Location
- 115 Airport Road Varnville, Hampton County, South Carolina 29944 United States
- Coordinates: 32°51′32″N 81°05′20″W﻿ / ﻿32.8589°N 81.0890°W

Information
- Type: Public high school
- Founded: 2023 (as a consolidation of Wade Hampton High School and Estill High School)
- Oversight: Hampton County School District
- Superintendent: Dr. Glenda Sheffield
- Principal: Cassandra Williams
- Teaching staff: 34.87 (FTE)
- Grades: 9–12
- Enrollment: 617 (2024–2025)
- Student to teacher ratio: 17.69
- Campus type: Rural
- Colors: Royal Blue and white
- Mascot: Hampton County Hurricane
- Communities served: Hampton, Varnville
- Feeder schools: Estill Middle North District Middle Ben Hazel Primary Brunson Elementary Fennell Elementary Estill Elementary Hampton Elementary Varnville Elementary
- Website: hchs.hcsdsc.org

= Hampton County High School =

Hampton County High School is a public high school within Hampton County School District, located between the towns of Hampton and Varnville, South Carolina, United States. The high school serves students in those communities in addition to students living in rural areas of northern and eastern Hampton County. The school served 719 students in the 2011–2012 school year. In August 2023, we have seen a significant change in the education scene of Hampton County. The well-known Wade Hampton High School has undergone a name change. This alteration is due to a merger with the neighboring Estill High School, leading to the formation of the new Hampton County High School. This establishment now has the unique distinction of being the sole public high school serving the community within Hampton County.
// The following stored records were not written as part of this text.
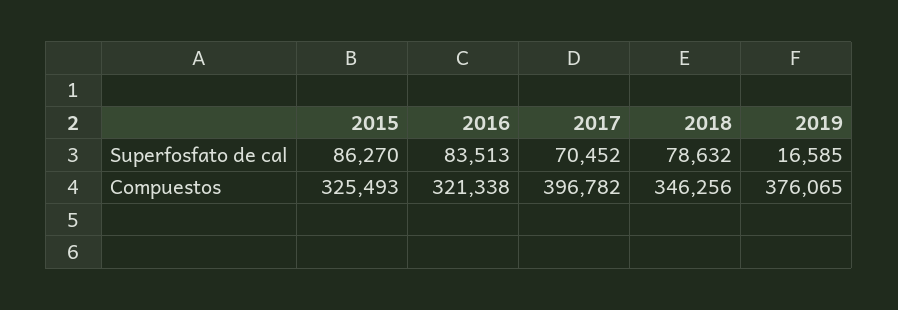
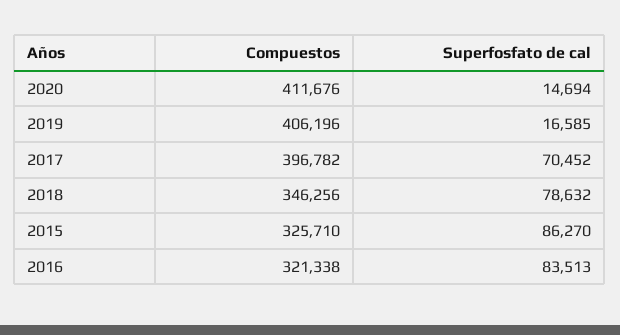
  {
    "2015": {
      "Superfosfato de cal": 86270,
-     "Compuestos": 325493
+     "Compuestos": 325710
    },
    "2016": {
      "Superfosfato de cal": 83513,
      "Compuestos": 321338
    },
    "2017": {
      "Superfosfato de cal": 70452,
      "Compuestos": 396782
    },
    "2018": {
      "Superfosfato de cal": 78632,
      "Compuestos": 346256
    },
    "2019": {
      "Superfosfato de cal": 16585,
-     "Compuestos": 376065
+     "Compuestos": 406196
-   }
+   },
+   "2020": {
+     "Compuestos": 411676,
+     "Superfosfato de cal": 14694
+   }
  }

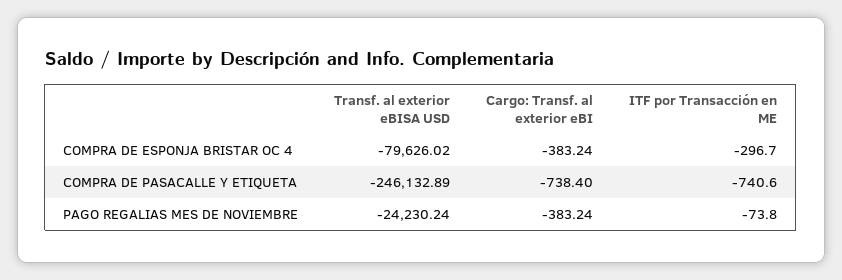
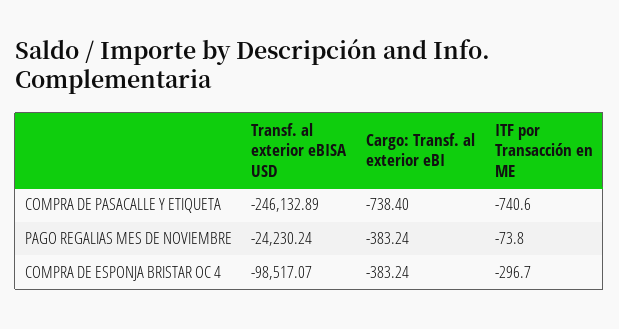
  {
    "Transf. al exterior eBISA USD": {
-     "COMPRA DE ESPONJA BRISTAR OC 4": -79626.02,
+     "COMPRA DE ESPONJA BRISTAR OC 4": -98517.07,
      "COMPRA DE PASACALLE Y ETIQUETA": -246132.89,
      "PAGO REGALIAS MES DE NOVIEMBRE": -24230.24
    },
    "Cargo: Transf. al exterior eBI": {
      "COMPRA DE ESPONJA BRISTAR OC 4": -383.24,
      "COMPRA DE PASACALLE Y ETIQUETA": -738.4,
      "PAGO REGALIAS MES DE NOVIEMBRE": -383.24
    },
    "ITF por Transacción en ME": {
      "COMPRA DE ESPONJA BRISTAR OC 4": -296.7,
      "COMPRA DE PASACALLE Y ETIQUETA": -740.6,
      "PAGO REGALIAS MES DE NOVIEMBRE": -73.8
    }
  }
Hampton County High School was founded in 2023 as a consolidation of Wade Hampton High School in Varnville and Estill High School in Estill.

==Academics==

In 2012, the average student-teacher ratio in core subjects was 24.9 students for every 1 teacher. Wade Hampton High School is accredited with the Southern Association of Colleges and Schools (SACS).

==Athletics==
Wade Hampton competes at the Class AAA level in the South Carolina High School League. The school fields teams for boys in football, basketball, cross country, track & field, tennis, and golf; and for girls in cheerleading, volleyball, basketball, cross country, track & field, tennis, and golf. Wade Hampton has historic Class AA rivalries with Bamberg-Earhardt High School, Silver Bluff High School, and Barnwell High School. The school's main proximity rivalries were Estill High School and Allendale-Fairfax High School, both of which compete in Class A and AA respectively. Starting in the 2016-2017 academic year, the school moved up to Class AAA in all sports.